Firstly, a disclaimer: I am a scientist, who is also interested in governance and politics, so the following post may come across as somewhat heated. Apologies, but I do feel that the recent furore over Prof. David Nutt’s sacking as Chair of the Advisory Council on the Misuse of Drugs (ACMD) goes right to the heart of why I took up both science and politics as profession and interest respectively.

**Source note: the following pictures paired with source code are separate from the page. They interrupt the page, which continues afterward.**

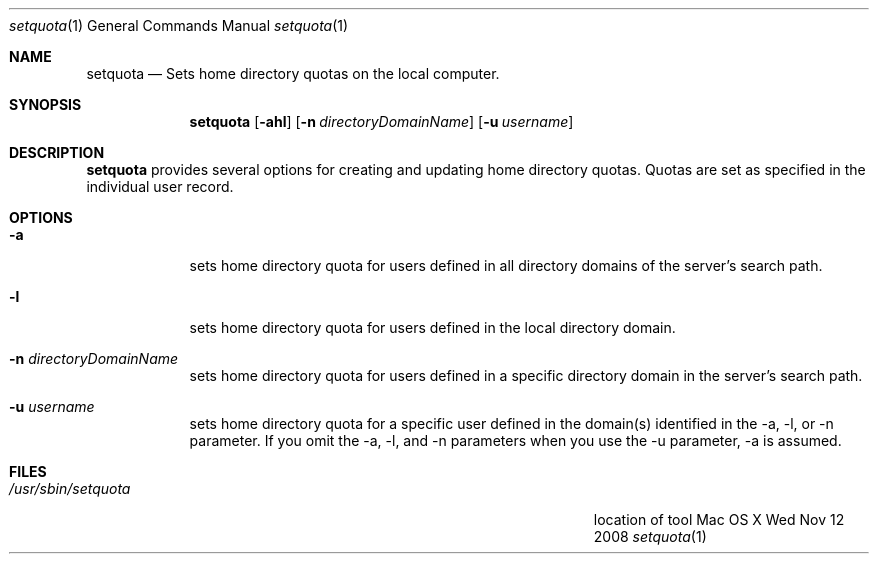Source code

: .Dd Wed Nov 12 2008
.Dt setquota 1
.Os "Mac OS X"
.Sh NAME
.Nm setquota
.Nd Sets home directory quotas on the local computer.
.Sh SYNOPSIS
.Nm
.Op Fl ahl
.Op Fl n Ar directoryDomainName
.Op Fl u Ar username
.Sh DESCRIPTION
.Nm
provides several options for creating and updating home directory quotas.
Quotas are set as specified in the individual user record.
.Sh OPTIONS
.Bl -tag -width -indent
.It Fl a
sets home directory quota for users defined in all directory domains of the server's search path.
.It Fl l
sets home directory quota for users defined in the local directory domain.
.It Fl n Ar directoryDomainName
sets home directory quota for users defined in a specific directory domain in the server's search path.
.It Fl u Ar username
sets home directory quota for a specific user defined in the domain(s) identified in the -a, -l, or -n parameter.  If you omit the -a, -l, and -n parameters when you use the -u parameter, -a is assumed.
.El
.Sh FILES
.Bl -tag -width "/Users/joeuser/Library/really_long_file_name" -compact
.It Pa /usr/sbin/setquota
location of tool
.El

We begin with Prof. Nutt’s most recent criticism of the government’s drugs policy, which attracted headlines for claiming that alcohol, despite being legal and freely available, was more harmful than the Class A narcotic ecstasy (MDMA). At first sight this may seem like an outlandish statement to make, but the evidence, collated by Prof. Nutt, suggests otherwise; granted, the recent publication from Nutt’s The Centre for Crime and Justice Studies (CCJS) at King’s College London wasn’t peer-reviewed, but the methodologies used to calculate his ‘harm index’ were so, and published in one of the most respected medical journals, The Lancet in 2007 (the full article is behind a paywall, contact me if you want the pdf…). Just to repeat this – using what seems to me to be a robust method, taking into account everything from physical harm to the user to social harms at large, ecstasy does indeed seem to be less dangerous than alcohol, and it’s using this tried and tested method of enquiry that Nutt used to conclude that cannabis should remain a class C drug.